In 2017, Bircken displayed perhaps the ultimate barrier between human and world: the placenta that followed the birth of her second child. She showed it in a Perspex box filled with preservative, provided by a pathologist in Bonn; it was exhibited at the subsequent Venice Biennale. Bircken called the piece The Origin of the World, appropriating the title of Gustave Courbet’s 1866 painting of the naked vulva of a reclining woman whose head is cropped off, which she says was a feminist statement “purposely taking that title away from a man”.
She regards the placenta as a ready-made artwork created by her body, as well as something that “filtered my bloodstream into the baby and vice versa”, keeping her daughter, now 12, nourished her in the womb.
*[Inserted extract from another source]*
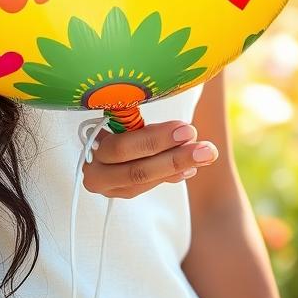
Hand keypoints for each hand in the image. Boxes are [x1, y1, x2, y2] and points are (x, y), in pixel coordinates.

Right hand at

The placenta, she adds, is “the only organ where both DNAs are mixed, mother and child. That’s amazing.” Bircken is choosy about where she displays the work, not least because it arrived back from Venice upside down in its crate. She says she will never sell it. “From the standpoint of medicine, the placenta belongs to the child. If that conception hadn’t happened, this thing wouldn’t have been produced. So if anything, it belongs to her.”
Bircken sees echoes of our interior organs in the world of technology. For CNS, a work in the new show, she stripped out the cable harness from a BMW. She likens this network of wires, operating everything from the lights to the wipers, to the central nervous system. In another sculpture, made from old Land Rover parts, she has plaited multicoloured wires to look like the fabrics she worked with as a fashion designer. Ultimately, she says, these things are all on the same continuum – despite the fact that, until recently, textiles were ghettoised as craft rather than art, marginalising the women working with them.
“Textiles are one of the earliest human achievements,” she says. “It started with braiding hair, then went on to making cloth to cover and protect ourselves.” She sees a correlation, too, between the patterns of a loom and the zeros and ones of the first binary computer language. “And so somehow,” she concludes, “there’s a link between mechanics, text and textiles – and that I find fascinating.”